Only one span of the listing below should come back. It runs from the line with "arrangements etc. | Part of P3 | |" through the line with "21 | A ROADMAP FOR FINTECH STANDARDS", and each of its lines must be reproduced exactly.

========================

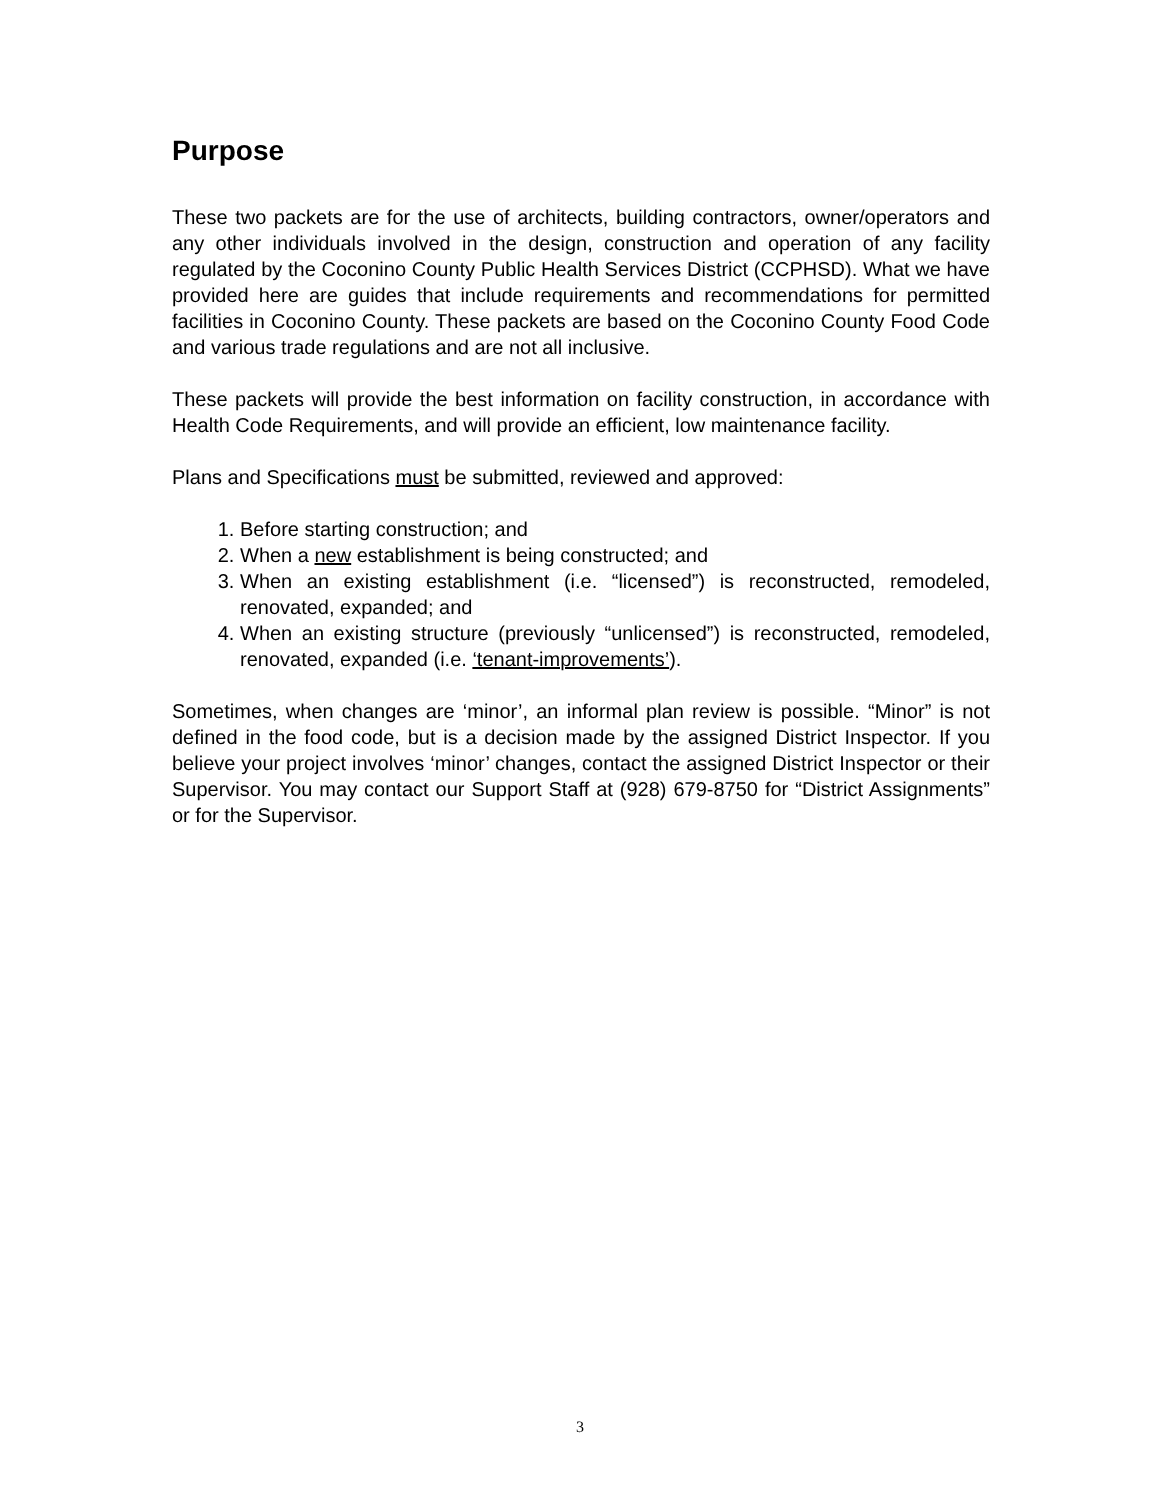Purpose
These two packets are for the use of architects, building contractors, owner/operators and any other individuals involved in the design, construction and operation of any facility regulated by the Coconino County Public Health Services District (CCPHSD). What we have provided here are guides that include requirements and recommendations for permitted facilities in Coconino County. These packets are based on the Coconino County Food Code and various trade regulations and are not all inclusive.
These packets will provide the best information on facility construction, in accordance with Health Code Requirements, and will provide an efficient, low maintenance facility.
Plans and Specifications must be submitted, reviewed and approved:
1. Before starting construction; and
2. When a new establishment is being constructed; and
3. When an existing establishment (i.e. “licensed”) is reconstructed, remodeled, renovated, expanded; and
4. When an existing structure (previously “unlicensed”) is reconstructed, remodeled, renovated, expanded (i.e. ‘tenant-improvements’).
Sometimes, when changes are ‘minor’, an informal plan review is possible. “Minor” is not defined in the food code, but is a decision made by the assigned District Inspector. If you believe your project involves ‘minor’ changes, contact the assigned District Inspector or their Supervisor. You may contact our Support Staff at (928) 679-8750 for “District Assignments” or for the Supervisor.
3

========================

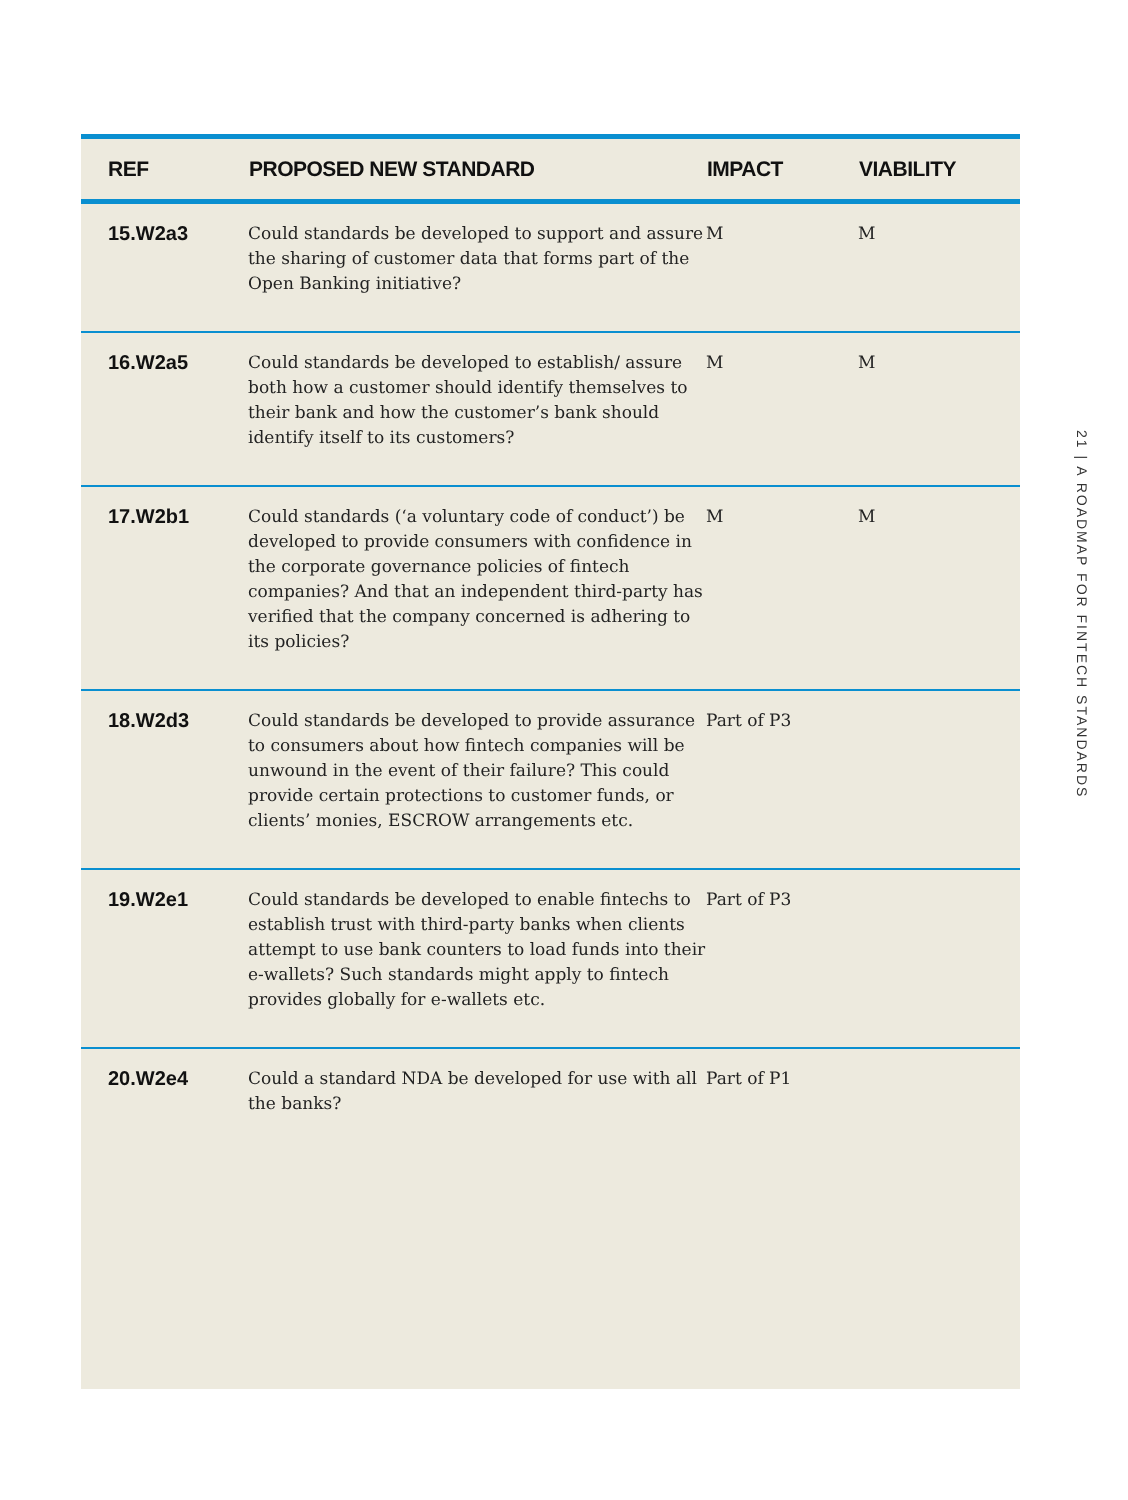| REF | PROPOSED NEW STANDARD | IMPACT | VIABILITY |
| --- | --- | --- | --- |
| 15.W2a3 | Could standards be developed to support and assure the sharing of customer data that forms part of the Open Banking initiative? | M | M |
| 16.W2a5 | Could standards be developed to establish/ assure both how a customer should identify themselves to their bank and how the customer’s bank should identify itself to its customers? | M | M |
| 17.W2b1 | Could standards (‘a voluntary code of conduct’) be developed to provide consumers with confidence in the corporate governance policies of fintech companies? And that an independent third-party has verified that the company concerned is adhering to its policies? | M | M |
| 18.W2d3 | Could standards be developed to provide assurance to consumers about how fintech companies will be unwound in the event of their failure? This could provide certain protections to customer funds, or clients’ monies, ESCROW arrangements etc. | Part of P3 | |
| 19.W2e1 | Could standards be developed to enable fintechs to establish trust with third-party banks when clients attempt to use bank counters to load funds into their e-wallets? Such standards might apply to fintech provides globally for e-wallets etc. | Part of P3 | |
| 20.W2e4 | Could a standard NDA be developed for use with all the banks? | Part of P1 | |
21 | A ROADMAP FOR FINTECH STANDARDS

========================

■ RESPONSE TO THE EXERCISE ■
| 18.W2d3 | Could standards be developed to provide assurance to consumers about how fintech companies will be unwound in the event of their failure? This could provide certain protections to customer funds, or clients’ monies, ESCROW arrangements etc. | Part of P3 | |
| 19.W2e1 | Could standards be developed to enable fintechs to establish trust with third-party banks when clients attempt to use bank counters to load funds into their e-wallets? Such standards might apply to fintech provides globally for e-wallets etc. | Part of P3 | |
| 20.W2e4 | Could a standard NDA be developed for use with all the banks? | Part of P1 | |
21 | A ROADMAP FOR FINTECH STANDARDS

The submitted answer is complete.